Selon Bloomberg, citée par le quotidien algérien El Bilad, des sources proches des discussions et restées anonymes indiquent que l’hypothèse d’un retrait du Venezuela de l’OPEP a été évoquée avec des responsables américains. Aucune décision finale n’a été prise.
Le retrait est lié aux négociations sur les champs pétroliers.
Son effet immédiat sur l’offre mondiale serait probablement limité.
Le signal politique pèserait davantage sur la cohésion de l’OPEP.
Le départ reste encore hypothétique.
Washington et Caracas discutent des champs
En réalité, les informations rapportées décrivent une hypothèse apparue pendant des discussions, et non une procédure officielle de sortie. Le Venezuela n’a annoncé ni retrait ni calendrier d’application.
Surtout, les échanges portent selon Bloomberg sur la possibilité d’accorder aux États-Unis une part importante dans plusieurs champs pétroliers vénézuéliens. Des contrats de location de longue durée figurent parmi les formules envisagées.
Ces discussions correspondent à l’objectif affiché par Caracas de reconstruire son secteur pétrolier et d’augmenter sa production. Le rôle américain dans cette activité prend une place croissante dans les négociations rapportées par Bloomberg.
Un fondateur de 1960, une production en recul
Pour rappel, le Venezuela fait partie des cinq pays qui ont fondé l’OPEP en 1960. Le pays a aussi contribué à la création de l’OPEP+, l’alliance élargie mise en place en 2016.
Pour le mois de juillet, Bloomberg évaluait la production vénézuélienne à environ 1,16 million de barils par jour. Ce niveau représente moins de la moitié de la production enregistrée dix ans auparavant.
Ce recul réduit l’effet immédiat qu’aurait une sortie sur l’offre mondiale et sur les cours. Le marché pétrolier réagirait d’abord au volume de barils effectivement disponibles, devenu bien inférieur à celui du Venezuela de la période où l’OPEP a été créée.
Le baril compte, le signal politique aussi
D’où l’analyse de Bloomberg : un retrait aurait probablement un impact limité sur les marchés mondiaux, mais il relancerait les interrogations sur la cohésion et l’influence de l’OPEP.
Le départ éventuel d’un membre fondateur ne correspondrait pas à la disparition d’un grand producteur. Il poserait plutôt la question de la capacité de l’organisation à maintenir une position commune lorsque les intérêts nationaux divergent.

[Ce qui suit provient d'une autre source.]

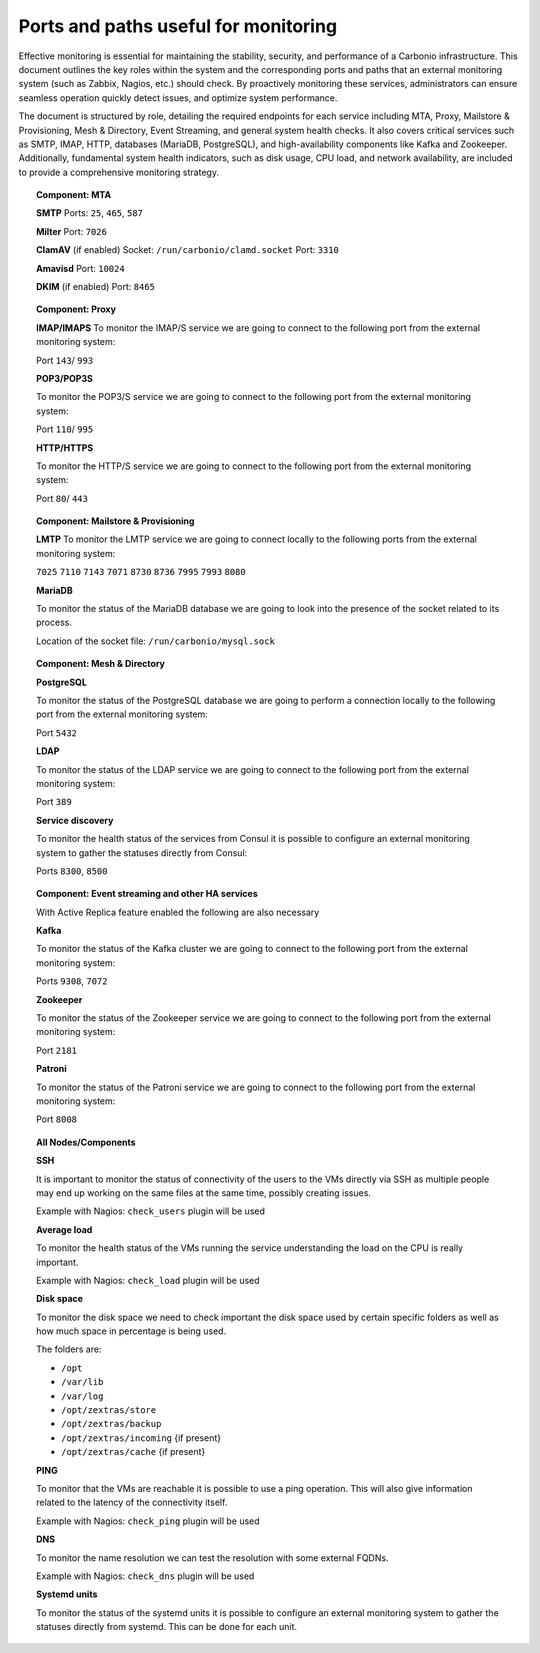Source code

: Ports and paths useful for monitoring
=====================================

Effective monitoring is essential for maintaining the stability, security,
and performance of a Carbonio infrastructure.
This document outlines the key roles within the system and the corresponding ports and paths
that an external monitoring system (such as Zabbix, Nagios, etc.) should check. \
By proactively monitoring these services, administrators can ensure seamless operation
quickly detect issues, and optimize system performance.

The document is structured by role, detailing the required endpoints for each service
including MTA, Proxy, Mailstore & Provisioning, Mesh & Directory, Event Streaming, and general system health checks.
It also covers critical services such as SMTP, IMAP, HTTP, databases (MariaDB, PostgreSQL), and high-availability
components like Kafka and Zookeeper.
Additionally, fundamental system health indicators, such as disk usage, CPU load, and network availability, are included
to provide a comprehensive monitoring strategy.

.. topic:: Component: MTA

   **SMTP**
   Ports: ``25``, ``465``, ``587``

   **Milter**
   Port: ``7026``

   **ClamAV** (if enabled)
   Socket: ``/run/carbonio/clamd.socket``
   Port: ``3310``

   **Amavisd**
   Port: ``10024``

   **DKIM** (if enabled)
   Port: ``8465``

.. topic:: Component: Proxy

    **IMAP/IMAPS**
    To monitor the IMAP/S service we are going to connect to the following
    port from the external monitoring system:

    Port ``143``/ ``993``

    **POP3/POP3S**

    To monitor the POP3/S service we are going to connect to the following
    port from the external monitoring system:

    Port ``110``/ ``995``

    **HTTP/HTTPS**

    To monitor the HTTP/S service we are going to connect to the following
    port from the external monitoring system:

    Port ``80``/ ``443``

.. topic:: Component: Mailstore & Provisioning

    **LMTP**
    To monitor the LMTP service we are going to connect locally to the
    following ports from the external monitoring system:

    ``7025``
    ``7110``
    ``7143``
    ``7071``
    ``8730``
    ``8736``
    ``7995``
    ``7993``
    ``8080``

    **MariaDB**

    To monitor the status of the MariaDB database we are going to look into
    the presence of the socket related to its process.

    Location of the socket file: ``/run/carbonio/mysql.sock``

.. topic:: Component: Mesh & Directory

    **PostgreSQL**

    To monitor the status of the PostgreSQL database we are going to
    perform a connection locally to the following port from the external
    monitoring system:

    Port ``5432``

    **LDAP**

    To monitor the status of the LDAP service we are going to connect to the
    following port from the external monitoring system:

    Port ``389``

    **Service discovery**

    To monitor the health status of the services from Consul it is possible
    to configure an external monitoring system to gather the statuses
    directly from Consul:

    Ports ``8300``, ``8500``

.. topic:: Component: Event streaming and other HA services


    With Active Replica feature enabled the following are also necessary

    **Kafka**

    To monitor the status of the Kafka cluster we are going to connect to
    the following port from the external monitoring system:

    Ports ``9308``, ``7072``

    **Zookeeper**

    To monitor the status of the Zookeeper service we are going to connect
    to the following port from the external monitoring system:

    Port ``2181``

    **Patroni**

    To monitor the status of the Patroni service we are going to connect to
    the following port from the external monitoring system:

    Port ``8008``

.. topic:: All Nodes/Components

    **SSH**

    It is important to monitor the status of connectivity of the users to
    the VMs directly via SSH as multiple people may end up working on the
    same files at the same time, possibly creating issues.

    Example with Nagios: ``check_users`` plugin will be used

    **Average load**

    To monitor the health status of the VMs running the service
    understanding the load on the CPU is really important.

    Example with Nagios: ``check_load`` plugin will be used

    **Disk space**

    To monitor the disk space we need to check important the disk space used
    by certain specific folders as well as how much space in percentage is
    being used.

    The folders are:

    -  ``/opt``

    -  ``/var/lib``

    -  ``/var/log``

    -  ``/opt/zextras/store``

    -  ``/opt/zextras/backup``

    -  ``/opt/zextras/incoming`` {if present}

    -  ``/opt/zextras/cache`` {if present}

    **PING**

    To monitor that the VMs are reachable it is possible to use a ping
    operation. This will also give information related to the latency of the
    connectivity itself.

    Example with Nagios: ``check_ping`` plugin will be used

    **DNS**

    To monitor the name resolution we can test the resolution with some
    external FQDNs.

    Example with Nagios: ``check_dns`` plugin will be used

    **Systemd units**

    To monitor the status of the systemd units it is possible to configure
    an external monitoring system to gather the statuses directly from
    systemd. This can be done for each unit.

Pour le Venezuela, l’écart entre son statut historique et son volume actuel de production est donc central. La baisse du nombre de barils réduit l’effet mécanique d’un retrait, tandis que l’histoire du pays au sein de l’OPEP donne à cette hypothèse une portée politique plus large.
Reconstruire les champs avant de trancher
À ce stade, Caracas doit traiter deux dossiers liés au même secteur : relancer ses champs pétroliers et redéfinir ses relations avec Washington. Les contrats de longue durée et la participation américaine restent des options discutées, pas des accords conclus.
Une sortie de l’OPEP modifierait le cadre politique dans lequel le Venezuela organise son offre pétrolière. Elle ne changerait toutefois pas automatiquement le nombre de barils produits, qui dépend d’abord de la remise en activité des champs et des investissements envisagés.
Les faits établis se limitent donc à une hypothèse évoquée pendant des discussions, à une production estimée à 1,16 million de barils par jour en juillet et à la volonté de Caracas de reconstruire son secteur pétrolier.